Thanks for clarifying, thinks are starting to make more sense as I get a better understanding of how MIOS works. I didn't even know that there was built-in multiplexing support but I understand modifying the driver for that is an option. I'm still in the very early stages of this project and I expect I will need quite some time to settle on a sensor and the mechanical construction. For me I expect construction will be the biggest challenge so I will probably have time to wait for this core 32 thing. Like I said I intend to develop this on a PC initially. I will probably not implement the multiplexing on the PC but I do have a USB interface card somewhere which also has some (4 or 8 ) ADC converters that I could use to test the sensors and the actual practical use with just a few keys (if I can remember where I put it). It is and very much so, thanks! I do indeed know what callbacks are, I live and breathe callbacks in Windows programming ;) The DMA controller will be a great improvement I'm sure.
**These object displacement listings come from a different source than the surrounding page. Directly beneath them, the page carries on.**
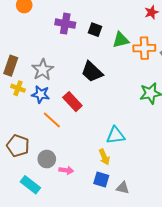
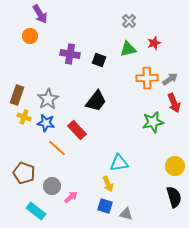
green triangle: (121, 40) -> (128, 49), moved
black trapezoid: (92, 72) -> (96, 101), turned -95
pink arrow: (66, 170) -> (71, 197), turned -48

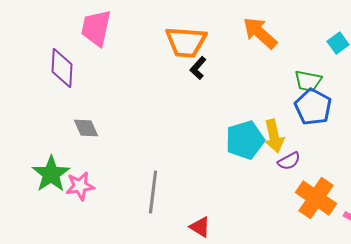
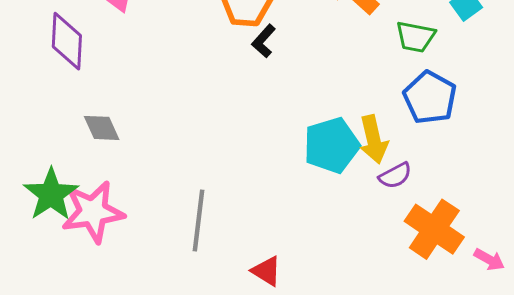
green trapezoid: (308, 81) -> (415, 37), moved
pink star: (80, 186) -> (93, 212), size x1.5

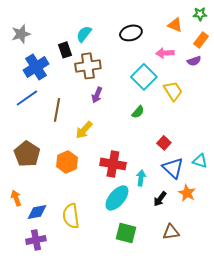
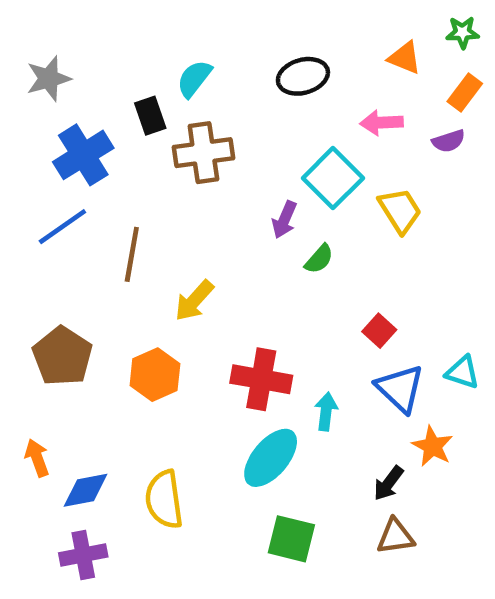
purple arrow: (97, 95) -> (284, 220), moved
black arrow: (160, 199) -> (388, 483), moved

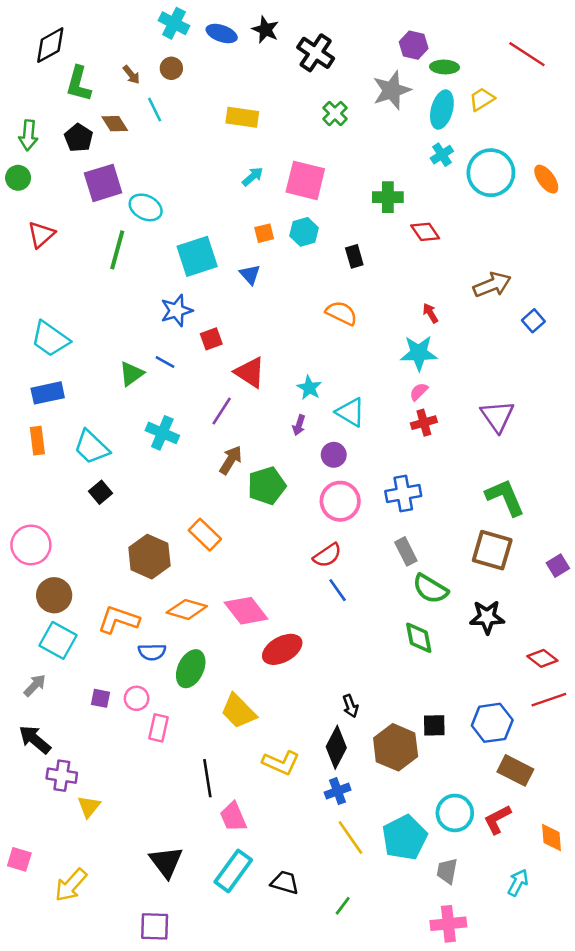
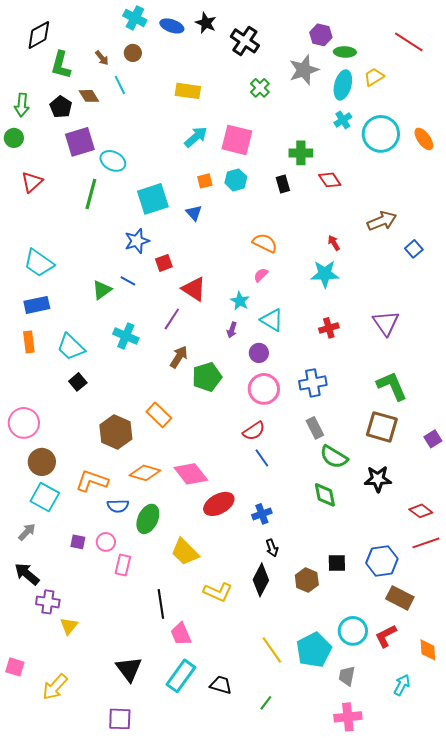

I'm not yet familiar with the details and limitations of MidiBOX/MIOS but in general the principle seems sound. As soon as you receive a note on you add it to the list of notes to monitor for pressure change which you will need to do many times a second anyway (as often as possible). Reducing the list of notes to monitor can only increase the number of times you can update the pressure information for all notes that are currently pressed, right? If you don't use the MIDI stream from the keyboard you'd have to check all keys for pressure info. I suppose you could increase the monitoring frequency of certain keys once you have detected that they have travelled down into the aftertouch range. Which method give higher performance would depend on the latency between actual key down and receiving/processing the MIDI note on event and the maximum monitoring frequency that you can obtain if you are monitor all keys for pressure info. I'm not sure I follow what you are trying to say but that could be due to my unfamiliarity with MidiBOX/MIOS.

Yeah, I agree that 3/127mm may be overkill. But to me even just <1mm tolerance does not seem that easy to accomplish over the full length of the keyboard. Unless you mount both the sensor and the keybed on a single PCB/carrier, then the length of the keyboard becomes largely irrelevant. But what do I know, I'm an EE, not a mechanical enigneer. :D If all you've got in your toolbox is a hammer, a screw will look like a nail. My toolbox contains microcontrollers, software and other eletronics so that's where I look for solutions :D

I don't think it has to be super-accurate but if you're playing a chord without applying any intentional pressure I'm sure you'd want your notes to play equally loud (approximately). So the starting point of the response curve is fairly important I think unless you are happy with a large threshold value. I think calibrating through software to make up for tolerances in the mechanical construction will be a lot easier than putting heavy precision requirements on the mechanics. The travel range is only about 3mm so without calibration the mechanical accuracy would have to be something like 3/127 of a mm at least. Plus there is sure to be spread between sensors' response curves and also, in the case of a Hall effect system, in the strengt of the individual magnets. I think calibration will be mandatory. That's interesting, didn't expect the optical approach to have actually been used in a commercial product. And nice to know that at least one synth has used Hall effect for aftertouch. Appreciated, thanks.

Exactly what I planned to do. Your response came just seconds before I posted my previous reply.